Calatrava argumentuje w komunikacie, że zdecydowała się na współpracę z borykającą się z kłopotami finansowymi firmą po szczegółowej analizie dokumentów przedstawionych w trakcie rozmów o Techmeksie oraz po uzyskaniu rękojmi akcjonariuszy – założycieli tej firmy, że będą dalej uczestniczyć we wspólnym przedsięwzięciu.

Calatrava miała przeanalizować m.in. plan restrukturyzacji Techmeksu na lata 2010–2014, biznesplan na ten sam okres, obejmujący uzasadnienie propozycji układowych, plan przychodów i źródeł finansowania w ujęciu rocznym, formalnych deklaracji pracowników i kooperantów biznesowych informatycznej firmy.

Calatrava zobowiązała się przy tym – na razie warunkowo – że wyłoży 15 mln zł na nowe akcje Techmeksu. Warunek inwestycji to zmiana formy upadłości informatycznej firmy z likwidacyjnej na układową. „Posiadając stosowną wiedzę na temat obecnej sytuacji, w jakiej znajduje się Techmex, jak i rzeczywistych szans naprawy firmy, wyrażamy przekonanie co do gwarancji zapewnienia dalszych środków finansowych mogących dodatkowo i pozytywnie wpłynąć na powodzenie procesu restrukturyzacji i tym samym zaspokojenie wierzycieli firmy” – podała Calatrava.
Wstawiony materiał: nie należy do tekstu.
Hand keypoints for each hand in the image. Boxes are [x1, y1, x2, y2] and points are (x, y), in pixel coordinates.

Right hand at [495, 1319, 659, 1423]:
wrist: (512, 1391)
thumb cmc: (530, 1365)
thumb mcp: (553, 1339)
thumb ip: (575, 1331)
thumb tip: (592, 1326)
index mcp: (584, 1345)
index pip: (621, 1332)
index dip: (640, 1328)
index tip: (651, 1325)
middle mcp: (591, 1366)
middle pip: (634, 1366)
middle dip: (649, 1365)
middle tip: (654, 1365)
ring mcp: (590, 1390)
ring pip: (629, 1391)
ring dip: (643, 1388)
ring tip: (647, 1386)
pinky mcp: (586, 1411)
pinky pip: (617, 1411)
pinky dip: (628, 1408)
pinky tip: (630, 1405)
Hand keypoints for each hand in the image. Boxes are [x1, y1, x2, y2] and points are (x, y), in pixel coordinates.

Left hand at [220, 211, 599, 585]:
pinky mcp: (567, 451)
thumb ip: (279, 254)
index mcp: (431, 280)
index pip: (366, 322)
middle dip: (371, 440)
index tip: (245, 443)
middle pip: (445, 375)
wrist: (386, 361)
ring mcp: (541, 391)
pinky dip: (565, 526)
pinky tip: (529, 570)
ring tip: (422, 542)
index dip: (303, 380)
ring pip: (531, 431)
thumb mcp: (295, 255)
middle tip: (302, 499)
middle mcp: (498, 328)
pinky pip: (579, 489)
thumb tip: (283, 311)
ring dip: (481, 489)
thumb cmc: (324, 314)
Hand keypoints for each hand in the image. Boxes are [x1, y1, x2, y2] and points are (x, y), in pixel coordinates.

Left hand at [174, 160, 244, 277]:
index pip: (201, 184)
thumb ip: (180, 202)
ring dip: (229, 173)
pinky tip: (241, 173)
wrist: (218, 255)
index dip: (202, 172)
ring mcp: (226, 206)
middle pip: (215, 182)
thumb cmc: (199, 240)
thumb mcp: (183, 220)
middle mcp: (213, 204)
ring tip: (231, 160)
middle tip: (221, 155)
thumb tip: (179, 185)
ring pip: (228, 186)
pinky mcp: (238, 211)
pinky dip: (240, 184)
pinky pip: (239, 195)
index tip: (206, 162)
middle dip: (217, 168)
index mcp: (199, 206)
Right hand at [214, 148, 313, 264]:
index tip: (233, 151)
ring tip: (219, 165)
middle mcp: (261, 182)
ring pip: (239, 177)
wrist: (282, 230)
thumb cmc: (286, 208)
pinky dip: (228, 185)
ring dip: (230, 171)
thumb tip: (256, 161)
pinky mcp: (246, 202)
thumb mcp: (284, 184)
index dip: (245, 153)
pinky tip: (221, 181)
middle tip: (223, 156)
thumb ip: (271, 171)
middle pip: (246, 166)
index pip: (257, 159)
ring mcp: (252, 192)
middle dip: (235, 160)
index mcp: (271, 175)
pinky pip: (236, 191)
Zapewniła też, że chce konsolidować rynek firm działających w branży geograficznych systemów informatycznych (GIS), technologii mapowych, map cyfrowych i nawigacji. Tym zajmował się Techmex. Na razie Calatrava ma w portfelu kilka firm, w tym jedną zajmującą się dystrybucją urządzeń GPS pod marką Smart i jedną produkującą mapy cyfrowe. Kurs Calatravy nie zmienił się wczoraj i na zamknięciu wynosił 0,4 zł.